First, it’s the equation of literary expertise and depression. More: John/Frank/Coleman each have a failing or failed relationship that they’re engaged/engaging in. Isn’t that just too Madame Bovary? Emma isn’t the only one who is led down the path to ruined love by books. Even Jules (the Hoffman character) seems unattached at best—in fact, do we ever see him outside the confines of the school? He bears a torch for an author who famously kills people in her books. In short: the equation seems to be a redux of an old chestnut about the dangers of literature (makes you incapable of “good” love!), with a dash of American anti-intellectualism (too much book-learnin’ will make you weird!) for good measure.

Second, on a note of perhaps useless call for some sort of realism, is it impossible to imagine a woman as a professor? Maybe just one? Somewhere? Is that asking too much? It’s not such a new thing for women to have doctorates in literature, I’ve heard—just ask the MLA. I’ve been out of undergrad for over 10 years, and I had a good-sized handful of smart, quirky, engaged female professors even back then. In graduate school, there was a collective of brilliant, well-published, psychologically-sound, sartorially-gifted lady doctors. I can only imagine that there are more now than there were then.

So what gives, Hollywood and indie-filmmakers? How about one measly female professor who’s not eating barrels of Zoloft in 2008? I’d consider it a personal favor.

Old Documentary, New Tricks

When taking an unannounced blog hiatus, is it best to start back up at whenever you have the wherewithal, or wait out a more rational time period?  It looks as if I’m just about at the 3 week mark–I could wait until Christmas Eve to post, but why let my blogging get any rustier?

One of the differences between end-of-semester thinking and post-semester thinking is that my brain actually engages with things it encounters.  Case in point: after a morning of snow shoveling, I had a chance to catch about half an hour of David Redmon’s 2005 documentary Mardi Gras: Made in China.   Ostensibly, the film begins with a simple premise; Redmon notices that Mardi Gras beads are made in China, and he embarks upon a research trip to understand the ways that such a quintessentially New Orleans artifact is produced so far away.  What he documents instead, however, are the material consequences of that production, and the misperceptions and rationalizations of those Americans who import and use those beads.
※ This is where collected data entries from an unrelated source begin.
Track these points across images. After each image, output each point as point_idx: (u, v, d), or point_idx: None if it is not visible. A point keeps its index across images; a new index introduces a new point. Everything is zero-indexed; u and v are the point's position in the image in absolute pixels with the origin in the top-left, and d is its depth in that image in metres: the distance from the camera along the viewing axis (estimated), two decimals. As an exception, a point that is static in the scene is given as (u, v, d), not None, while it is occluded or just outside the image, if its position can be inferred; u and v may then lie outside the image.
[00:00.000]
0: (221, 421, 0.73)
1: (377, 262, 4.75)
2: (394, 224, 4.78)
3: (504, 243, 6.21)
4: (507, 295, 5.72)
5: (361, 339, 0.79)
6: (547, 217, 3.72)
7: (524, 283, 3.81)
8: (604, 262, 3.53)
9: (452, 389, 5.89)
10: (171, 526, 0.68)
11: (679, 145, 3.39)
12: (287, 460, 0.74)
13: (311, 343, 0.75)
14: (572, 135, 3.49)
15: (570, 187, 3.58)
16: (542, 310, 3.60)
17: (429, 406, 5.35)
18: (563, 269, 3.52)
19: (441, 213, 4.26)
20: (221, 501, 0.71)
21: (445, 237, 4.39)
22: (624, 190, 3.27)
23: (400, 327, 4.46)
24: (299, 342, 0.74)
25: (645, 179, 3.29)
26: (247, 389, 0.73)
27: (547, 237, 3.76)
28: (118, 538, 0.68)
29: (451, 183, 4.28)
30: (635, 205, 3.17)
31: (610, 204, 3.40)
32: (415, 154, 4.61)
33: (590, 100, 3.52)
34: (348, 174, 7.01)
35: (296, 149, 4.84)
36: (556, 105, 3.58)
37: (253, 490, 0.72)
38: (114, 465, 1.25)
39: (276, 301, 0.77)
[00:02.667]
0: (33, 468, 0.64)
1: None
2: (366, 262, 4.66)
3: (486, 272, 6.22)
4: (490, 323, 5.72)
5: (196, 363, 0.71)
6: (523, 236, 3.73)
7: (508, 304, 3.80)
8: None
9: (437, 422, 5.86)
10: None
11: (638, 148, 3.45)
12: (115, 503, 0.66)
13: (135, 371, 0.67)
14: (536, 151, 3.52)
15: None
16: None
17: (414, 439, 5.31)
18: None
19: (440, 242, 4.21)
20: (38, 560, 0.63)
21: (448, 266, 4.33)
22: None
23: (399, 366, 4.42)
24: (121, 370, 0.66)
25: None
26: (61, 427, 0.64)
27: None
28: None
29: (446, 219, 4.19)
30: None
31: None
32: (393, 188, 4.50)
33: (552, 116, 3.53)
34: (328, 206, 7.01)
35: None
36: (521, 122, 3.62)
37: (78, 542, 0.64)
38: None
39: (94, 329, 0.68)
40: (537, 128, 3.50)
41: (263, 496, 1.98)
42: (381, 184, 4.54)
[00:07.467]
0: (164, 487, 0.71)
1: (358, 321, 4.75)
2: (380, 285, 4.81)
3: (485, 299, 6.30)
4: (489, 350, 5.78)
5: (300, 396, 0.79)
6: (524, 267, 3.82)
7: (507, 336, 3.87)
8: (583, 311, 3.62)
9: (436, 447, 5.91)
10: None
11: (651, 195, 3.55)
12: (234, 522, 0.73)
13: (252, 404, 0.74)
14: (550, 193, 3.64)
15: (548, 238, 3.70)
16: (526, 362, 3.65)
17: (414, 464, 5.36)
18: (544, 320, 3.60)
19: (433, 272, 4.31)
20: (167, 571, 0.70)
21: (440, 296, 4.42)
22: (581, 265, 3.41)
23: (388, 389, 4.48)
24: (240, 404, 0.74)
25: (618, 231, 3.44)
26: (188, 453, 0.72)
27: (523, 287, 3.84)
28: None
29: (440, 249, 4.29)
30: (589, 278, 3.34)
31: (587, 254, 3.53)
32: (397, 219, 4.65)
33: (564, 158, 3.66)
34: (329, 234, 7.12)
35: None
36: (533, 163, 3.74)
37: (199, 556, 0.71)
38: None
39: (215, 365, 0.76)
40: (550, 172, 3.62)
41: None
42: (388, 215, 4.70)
This DVD went to the top of my Netflix cue so quickly it could make your head spin.  How did I miss this film when it came out?!  It’s such a beautiful representation of globalization and all of the psychic positions that allow economic injustice to proliferate.  The American importer of the beads tells the filmmaker that the Chinese workers are industrious–so much so that when he visits the factory floor, they’re too focused on their work to speak to one another (unlike, of course, the jocular American factory workers).  Redmon indicates, however, that the workers are fined a day’s pay for talking.  Mardi Gras revelers are asked what they think about Chinese workers begin paid pennies a day to produce the beads that they throw away.  One man replies that pennies a day makes for a better living situation than others more unfortunate in China.  Meanwhile, Redmon interviews workers who are well aware of their exploitation, who feel very little “gratitude”  for their terrible working conditions and pay.

It may be the case that I’m teaching the introduction to American Studies in the fall, and if so, this documentary may be front and center.  I love the way that it positions an American tradition vis-a-vis workers in a global economy.  And it seems to make ever more relevant the recent histrionic fears about Chinese imports.  I wonder if I could organize an entire class looking at the transnational underpinnings of specific U.S. celebrations?